What happened

Ouch. Today isn't a happy one for stock market investors, with the Dow Jones Industrial Average down 1.4% in 1:20 p.m. EST afternoon trading and the Nasdaq off by 2.6%. At least one stock's shareholders are pleased today: Maxar Technologies (MAXR) stock is up 3%.

So what's got Maxar investors smiling?

Arrow angles up on a green stock chart.

Image source: Getty Images.

So what

Last night, Maxar reported its fourth-quarter and full-year 2020 financial results. For the year, revenues grew a modest 3%, but profits nearly tripled, to $4.99 per diluted share. Quarterly results were kind of the reverse -- sales up 14% but with a loss of $0.65 per share on the bottom line versus last year's $0.70 Q4 profit.

Free cash flow (FCF) for the year was negative $119 million.  

Investors seem to be accentuating the positive, though, and focusing on the future. As Maxar CEO Dan Jablonsky explained, Maxar spent most of 2020 restructuring itself to emphasize its Earth Intelligence (photographs from orbit) and Space Infrastructure (satellite parts) businesses while reducing its debt load to help "drive sustainable growth." Backlogs are up as a result, and the company has completed the sale of its MDA businesses to private equity, replacing them with more imagery assets by taking full control of Vricon, a 3D geospatial company. Long-term debt -- while still sizable at $2.4 billion -- has been shaved from $2.9 billion a year ago.

Now what

Going forward, Maxar expects "to see revenue and Adjusted EBITDA growth and an improvement in free cash flow" in 2021. The company has "also increased our 2023 targets to better reflect the earnings and cash generation power we see ahead." Curiously, Maxar didn't go into any more detail on any of these points. It didn't tell us what it expects to do in terms of revenue this year, how much it expects to earn on those revenues, or how much cash it expects to generate.

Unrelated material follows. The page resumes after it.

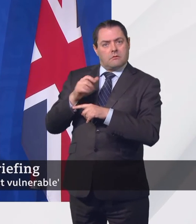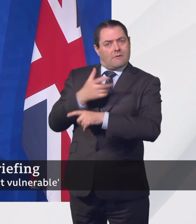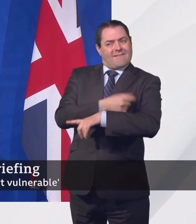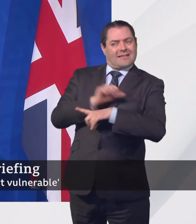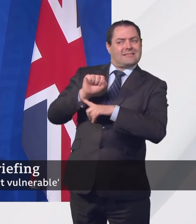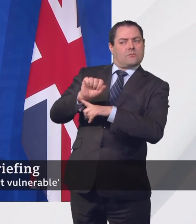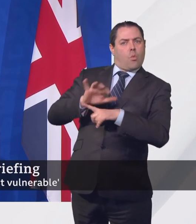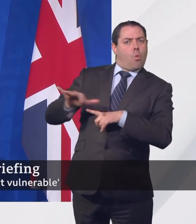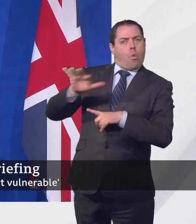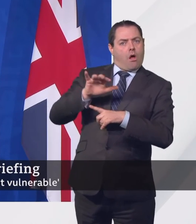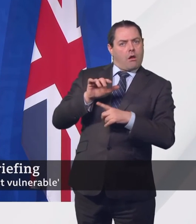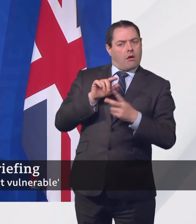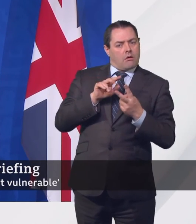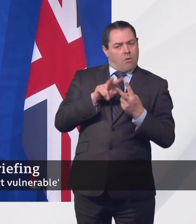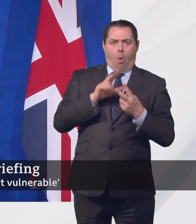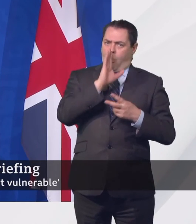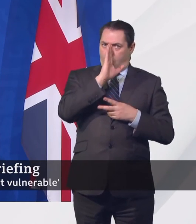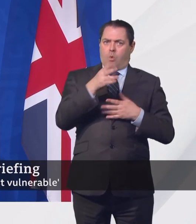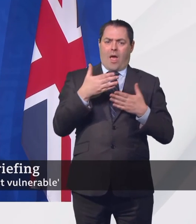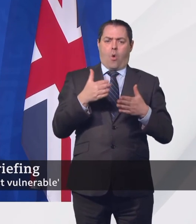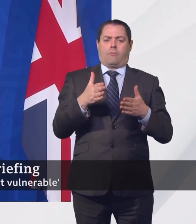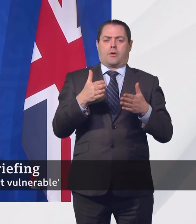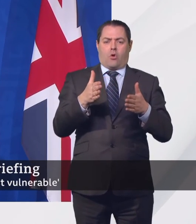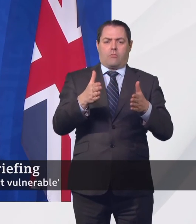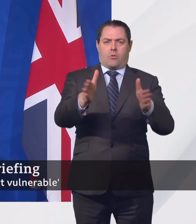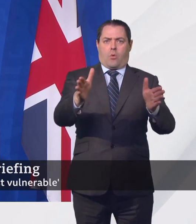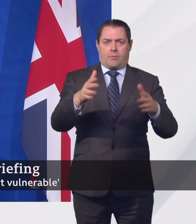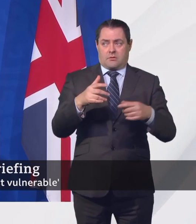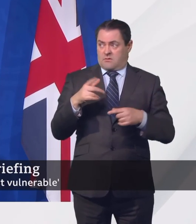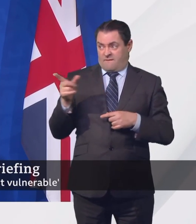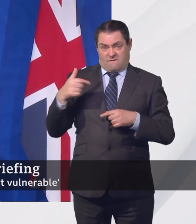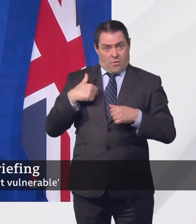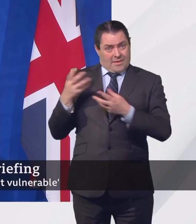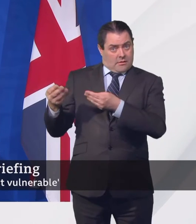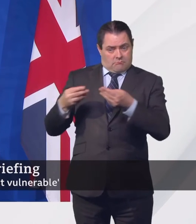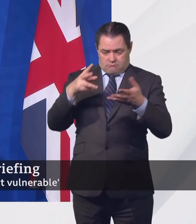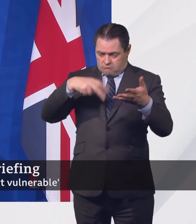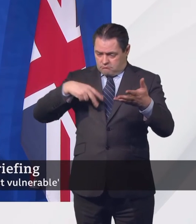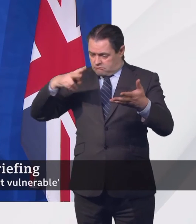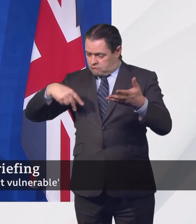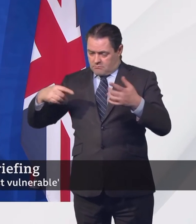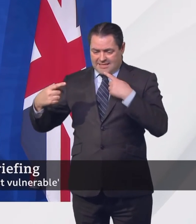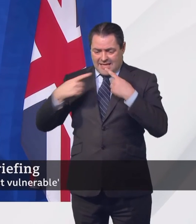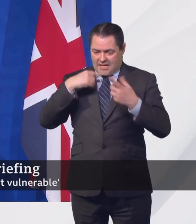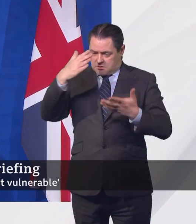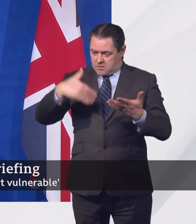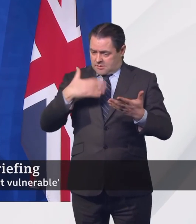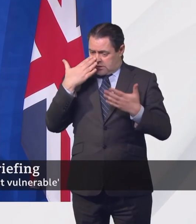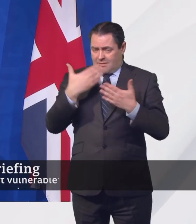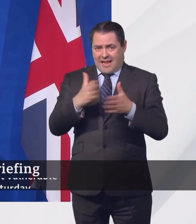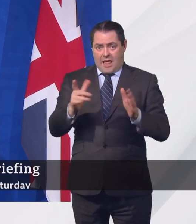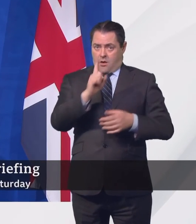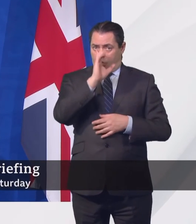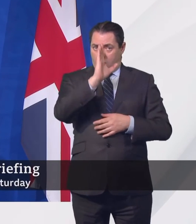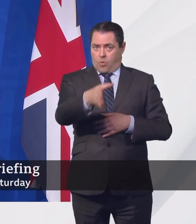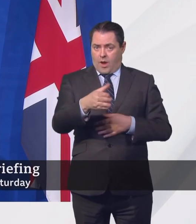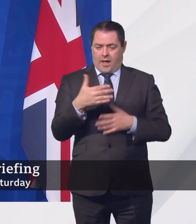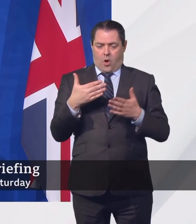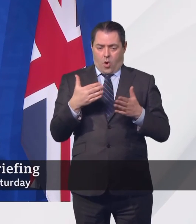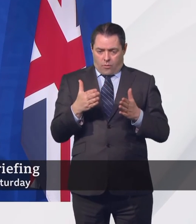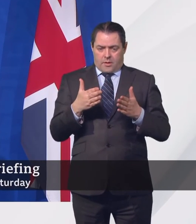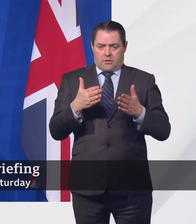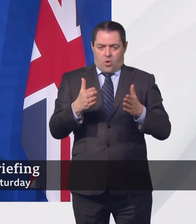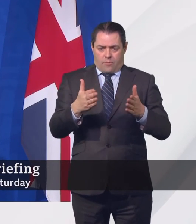I think that I don't see anything in the data right now that would cause us to deviate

For what it's worth, though, analysts polled by S&P Global Market Intelligence forecast $1.8 billion in revenue for this year (up 7% from 2020 and growing twice as fast as last year), with negative generally accepted accounting principles (GAAP) earnings but positive pro forma profits, and $56 million in free cash flow.

Valued on that last number, Maxar looks to be trading at about 51 times FCF today -- more, if you factor in the company's debt. That seems kind of steep for a 7% grower if you ask me, but today, it seems good enough to make Maxar's investors happy.